··· Records provided ···

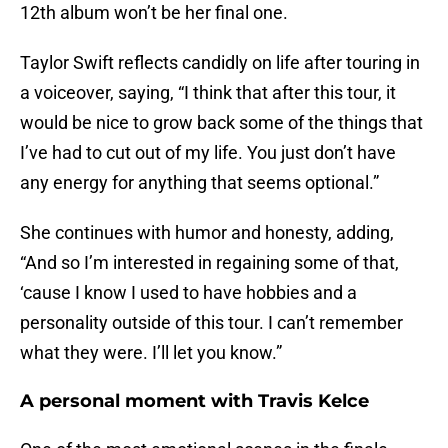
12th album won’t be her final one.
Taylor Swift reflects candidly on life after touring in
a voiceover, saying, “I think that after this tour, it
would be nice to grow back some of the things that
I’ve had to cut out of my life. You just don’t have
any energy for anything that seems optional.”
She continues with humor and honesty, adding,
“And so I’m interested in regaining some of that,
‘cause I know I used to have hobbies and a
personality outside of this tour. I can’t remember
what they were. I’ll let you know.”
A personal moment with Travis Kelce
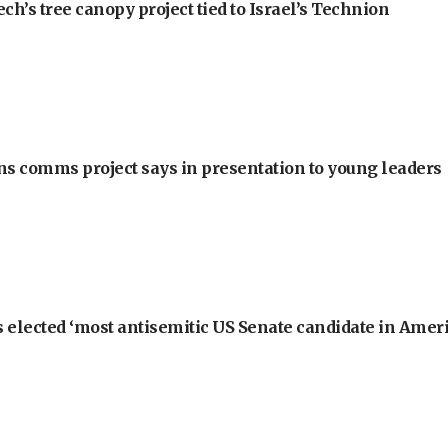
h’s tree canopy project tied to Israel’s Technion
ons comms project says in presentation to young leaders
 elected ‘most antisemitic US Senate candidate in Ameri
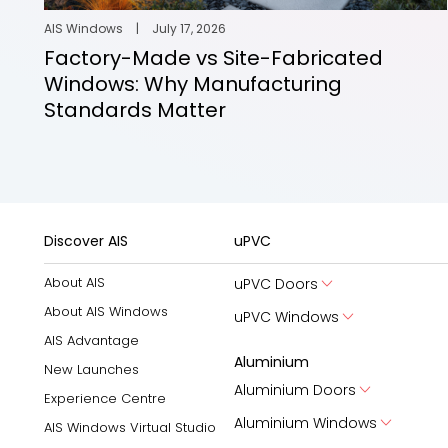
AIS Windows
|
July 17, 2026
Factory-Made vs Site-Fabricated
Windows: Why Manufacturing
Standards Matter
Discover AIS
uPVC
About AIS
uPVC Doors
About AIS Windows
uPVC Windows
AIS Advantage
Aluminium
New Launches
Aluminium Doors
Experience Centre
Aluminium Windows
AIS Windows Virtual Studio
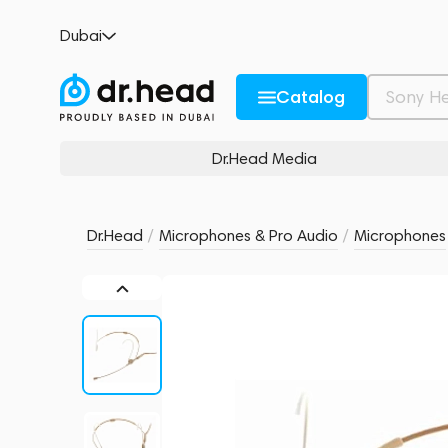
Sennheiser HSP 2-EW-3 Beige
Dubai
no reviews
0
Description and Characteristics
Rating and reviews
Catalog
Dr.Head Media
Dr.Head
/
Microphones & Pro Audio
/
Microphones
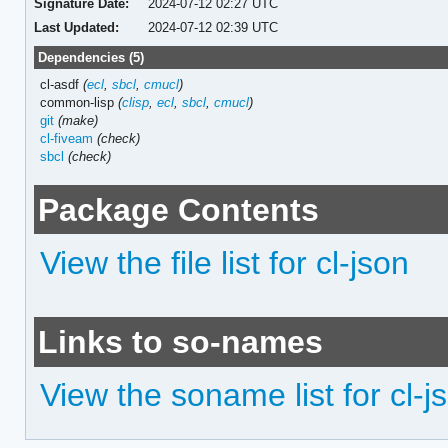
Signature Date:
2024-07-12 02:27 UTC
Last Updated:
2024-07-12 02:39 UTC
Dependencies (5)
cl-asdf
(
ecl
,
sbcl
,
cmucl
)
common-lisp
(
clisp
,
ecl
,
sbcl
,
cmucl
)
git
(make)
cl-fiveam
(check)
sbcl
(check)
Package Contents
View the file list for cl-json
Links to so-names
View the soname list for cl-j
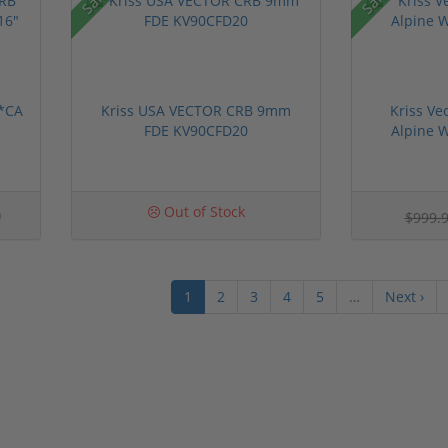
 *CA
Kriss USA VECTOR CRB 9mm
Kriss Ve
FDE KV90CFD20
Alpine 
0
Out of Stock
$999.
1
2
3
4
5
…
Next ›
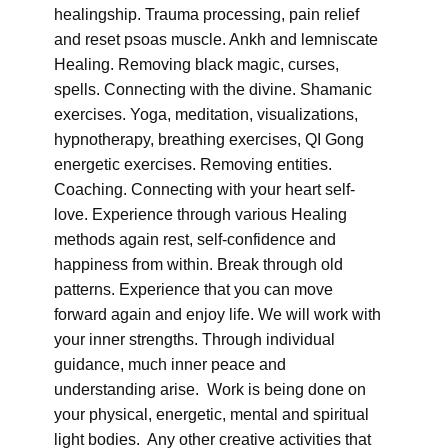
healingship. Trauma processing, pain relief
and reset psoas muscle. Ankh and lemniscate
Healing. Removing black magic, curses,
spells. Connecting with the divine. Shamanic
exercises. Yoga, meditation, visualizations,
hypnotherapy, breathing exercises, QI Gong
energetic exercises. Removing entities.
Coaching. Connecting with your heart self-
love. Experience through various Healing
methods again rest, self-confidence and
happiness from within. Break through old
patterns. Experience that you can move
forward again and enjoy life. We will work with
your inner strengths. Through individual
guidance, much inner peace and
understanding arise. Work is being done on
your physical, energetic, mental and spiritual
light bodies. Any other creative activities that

···
··· Records provided ···

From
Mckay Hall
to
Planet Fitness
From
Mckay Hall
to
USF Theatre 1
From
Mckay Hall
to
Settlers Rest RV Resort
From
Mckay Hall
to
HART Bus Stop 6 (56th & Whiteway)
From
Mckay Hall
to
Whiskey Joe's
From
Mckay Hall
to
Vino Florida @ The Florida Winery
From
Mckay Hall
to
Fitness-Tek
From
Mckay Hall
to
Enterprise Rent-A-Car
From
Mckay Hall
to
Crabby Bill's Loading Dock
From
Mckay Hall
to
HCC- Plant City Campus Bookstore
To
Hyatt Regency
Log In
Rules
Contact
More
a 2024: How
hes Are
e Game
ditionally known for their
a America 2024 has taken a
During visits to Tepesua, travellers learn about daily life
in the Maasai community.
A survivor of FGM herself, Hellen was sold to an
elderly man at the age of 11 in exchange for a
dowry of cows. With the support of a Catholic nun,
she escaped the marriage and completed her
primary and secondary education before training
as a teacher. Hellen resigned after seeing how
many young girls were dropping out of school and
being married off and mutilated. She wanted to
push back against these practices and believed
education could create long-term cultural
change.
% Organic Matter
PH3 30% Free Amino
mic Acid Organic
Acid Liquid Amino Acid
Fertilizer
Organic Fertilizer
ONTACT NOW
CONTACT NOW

···

» Task prompt
Copy the material word for word, from the line with "12th album won’t be her final one." up to and including the line with "what they were.".

» Solution to this task
12th album won’t be her final one.
Taylor Swift reflects candidly on life after touring in
a voiceover, saying, “I think that after this tour, it
would be nice to grow back some of the things that
I’ve had to cut out of my life. You just don’t have
any energy for anything that seems optional.”
She continues with humor and honesty, adding,
“And so I’m interested in regaining some of that,
‘cause I know I used to have hobbies and a
personality outside of this tour. I can’t remember
what they were. I’ll let you know.”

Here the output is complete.